Due to their excellent response to the diet, it was possible to withdraw AEDs in 13 patients (43.33%) after the first 6 months: one AEDs in 8 patients (3 in classic KD group vs. 5 in the MAD group) and two AEDs in 5 patients (3 in classic KD group vs. 2 in the MAD group). This can be attributed to the patients’ functional status and QoL.

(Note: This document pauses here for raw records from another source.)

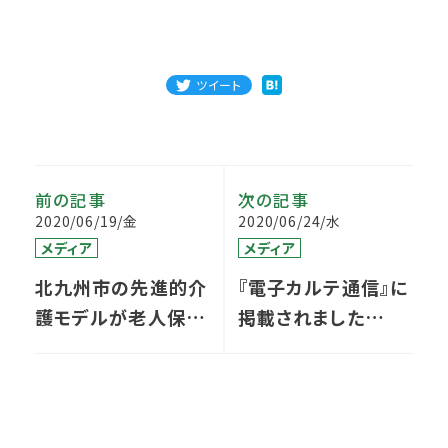
ツイート
前の記事
次の記事
2020/06/19/金
2020/06/24/水
メディア
メディア
北九州市の先進的介
『電子カルテ通信』に
護モデルが老人保健
掲載されました
健康増進等事業に採
vol.2
択されました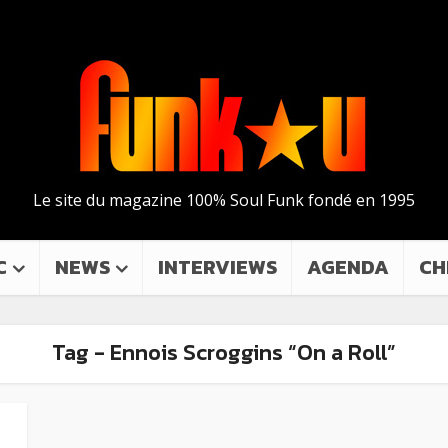
Le site du magazine 100% Soul Funk fondé en 1995
C
NEWS
INTERVIEWS
AGENDA
CH
Tag - Ennois Scroggins “On a Roll”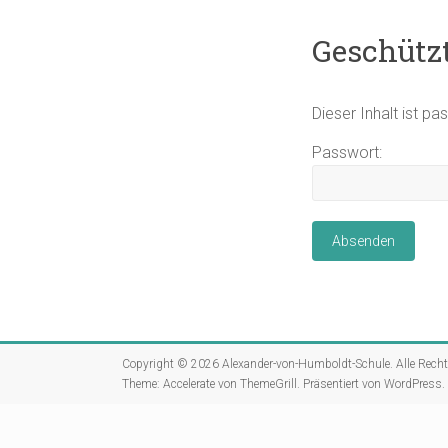
Geschützt
Dieser Inhalt ist p
Passwort:
Copyright © 2026
Alexander-von-Humboldt-Schule
. Alle Rech
Theme:
Accelerate
von ThemeGrill. Präsentiert von
WordPress
.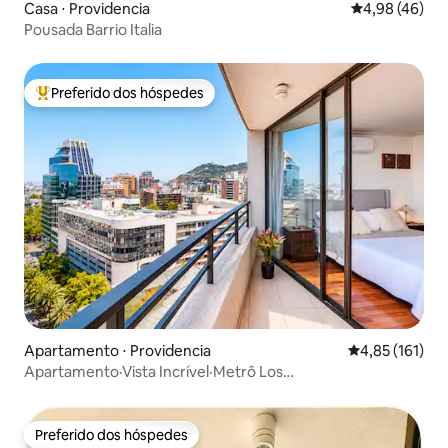
Casa ⋅ Providencia
4,98 de uma a
4,98 (46)
Pousada Barrio Italia
Preferido dos hóspedes
Entre os melhores preferidos dos hóspedes
Apartamento ⋅ Providencia
4,85 de uma av
4,85 (161)
Apartamento·Vista Incrível·Metrô Los
Leones·Estacionamento
Preferido dos hóspedes
Preferido dos hóspedes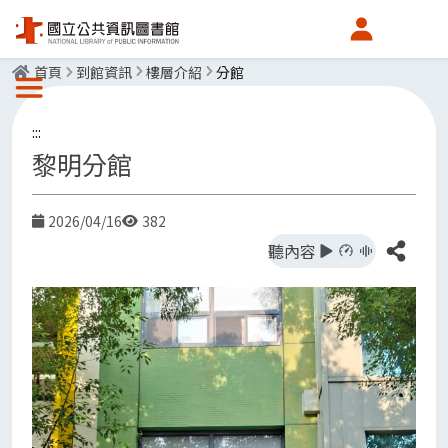
會員中心
首頁
到館資訊
樓層介紹
分館
選單按鈕
:::
黎明分館
2026/04/16
382
日期
點閱率
分享
聽內容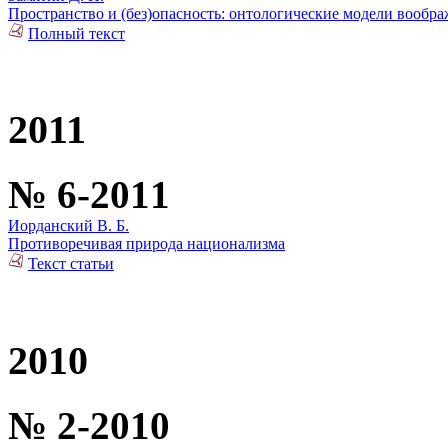
Пространство и (без)опасность: онтологические модели вообр
Полный текст
2011
№ 6-2011
Иорданский В. Б.
Противоречивая природа национализма
Текст статьи
2010
№ 2-2010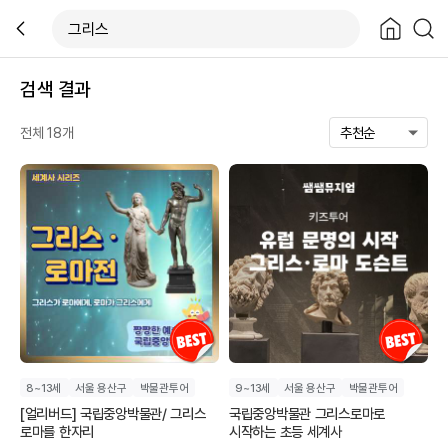
검색 결과
전체
18
개
8~13세
서울 용산구
박물관투어
9~13세
서울 용산구
박물관투어
[얼리버드] 국립중앙박물관/ 그리스
국립중앙박물관 그리스로마로
로마를 한자리
시작하는 초등 세계사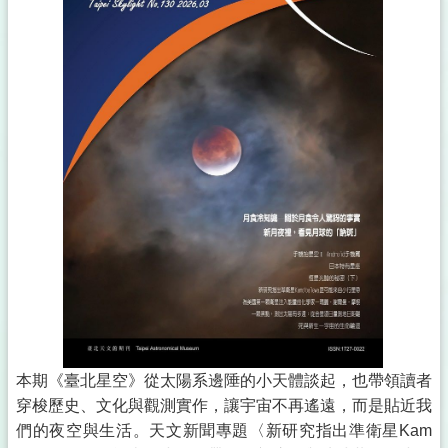
本期《臺北星空》從太陽系邊陲的小天體談起，也帶領讀者
穿梭歷史、文化與觀測實作，讓宇宙不再遙遠，而是貼近我
們的夜空與生活。天文新聞專題〈新研究指出準衛星Kam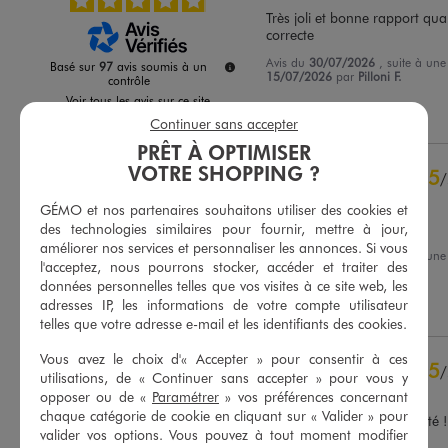
Très joli et bonne rapport qualit
correcte
Avis du
30/07/2026
, suite à un
Basé sur
97
avis soumis à un
15/07/2026
par
Pilloni F.
contrôle
Voir tous les avis sur ce site
Utile
(0)
Signaler
Continuer sans accepter
5
étoiles
88
PRÊT À OPTIMISER
4
étoiles
8
VOTRE SHOPPING ?
5
/
3
étoiles
1
Avis vérifié et récompensé
2
étoiles
0
GÉMO et nos partenaires souhaitons utiliser des cookies et
Ma fille l'adore !
des technologies similaires pour fournir, mettre à jour,
1
étoile
0
améliorer nos services et personnaliser les annonces. Si vous
Avis du
30/07/2026
, suite à un
l'acceptez, nous pourrons stocker, accéder et traiter des
Trier les avis
13/06/2026
par
Elise M.
données personnelles telles que vos visites à ce site web, les
adresses IP, les informations de votre compte utilisateur
Utile
(0)
Signaler
telles que votre adresse e-mail et les identifiants des cookies.
Vous avez le choix d'« Accepter » pour consentir à ces
5
/
utilisations, de « Continuer sans accepter » pour vous y
Avis vérifié et récompensé
opposer ou de «
Paramétrer
» vos préférences concernant
chaque catégorie de cookie en cliquant sur « Valider » pour
Superbe ensemble pour l’été ! 
valider vos options. Vous pouvez à tout moment modifier
a porter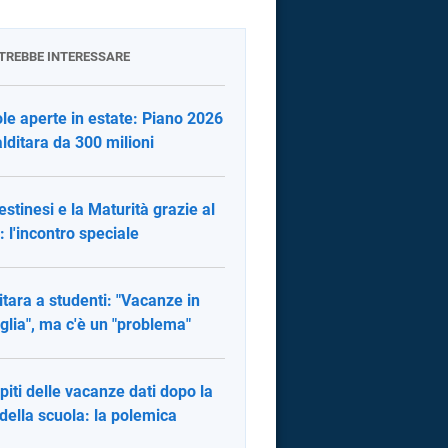
OTREBBE INTERESSARE
le aperte in estate: Piano 2026
alditara da 300 milioni
lestinesi e la Maturità grazie al
 l'incontro speciale
itara a studenti: "Vacanze in
glia", ma c'è un "problema"
iti delle vacanze dati dopo la
 della scuola: la polemica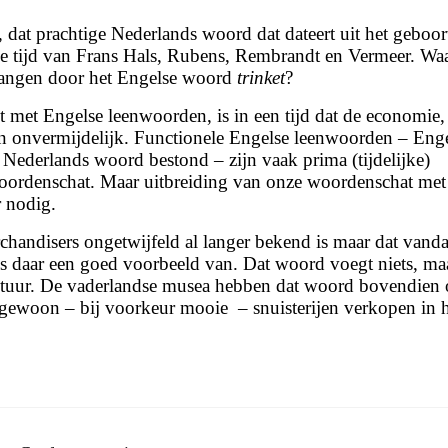
, dat prachtige Nederlands woord dat dateert uit het geboor
de tijd van Frans Hals, Rubens, Rembrandt en Vermeer. W
vangen door het Engelse woord
trinket
?
t met Engelse leenwoorden, is in een tijd dat de economie,
ijn onvermijdelijk. Functionele Engelse leenwoorden – Eng
ederlands woord bestond – zijn vaak prima (tijdelijke)
oordenschat. Maar uitbreiding van onze woordenschat met
 nodig.
chandisers ongetwijfeld al langer bekend is maar dat vanda
is daar een goed voorbeeld van. Dat woord voegt niets, ma
cultuur. De vaderlandse musea hebben dat woord bovendien
 gewoon – bij voorkeur mooie – snuisterijen verkopen in 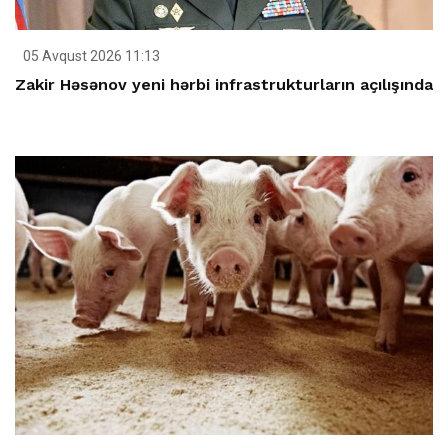
05 Avqust 2026 11:13
Zakir Həsənov yeni hərbi infrastrukturların açılışında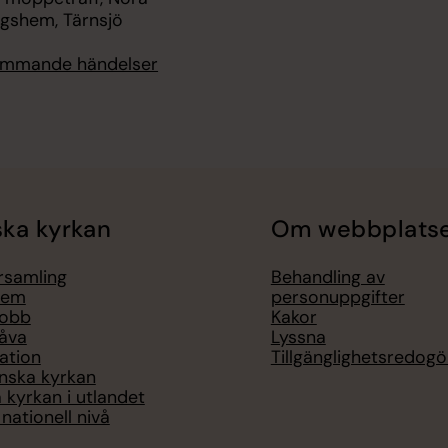
ngshem, Tärnsjö
kommande händelser
ka kyrkan
Om webbplats
örsamling
Behandling av
lem
personuppgifter
jobb
Kakor
åva
Lyssna
ation
Tillgänglighetsredogö
nska kyrkan
 kyrkan i utlandet
nationell nivå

The study’s points of strength include its prospective nature, which increased the accuracy of our data. We studied two types of KD (classic KD and MAD) commonly used for DRE to allow more options and less diet restrictions. In addition, the effectiveness of the KD regarding seizure control was not measured based solely on caregiver reports but included the EEG changes so allowing more objective evaluation and avoiding subjective errors. Along with growth tracking and documenting of the KD’s effects on growth, we also evaluated the KD’s safety for up to 24 months in terms of side effects and cardiovascular risk.

Limitation of the study

The main limitations of our study were the small sample size and the heterogeneity of the enrolled patients, which influenced the lack of statistical significance. Another point of limitation was the dropped-out cases due to noncompliance as we started the study with 40 patients and only 30 patients completed the study; the most common reasons for discontinuing the diet were intolerability and poor parental compliance when maintaining the diet.

Conclusion

With no major side effects reported and a positive influence on EEG and growth, KD (classic KD and MAD) appears to be an effective and generally well-tolerated therapy in the treatment of children with DRE. The role of KD as a single line of therapy, whether from the beginning or after withdrawal of all other medications once full control is established, is also recommended to be clarified by more research.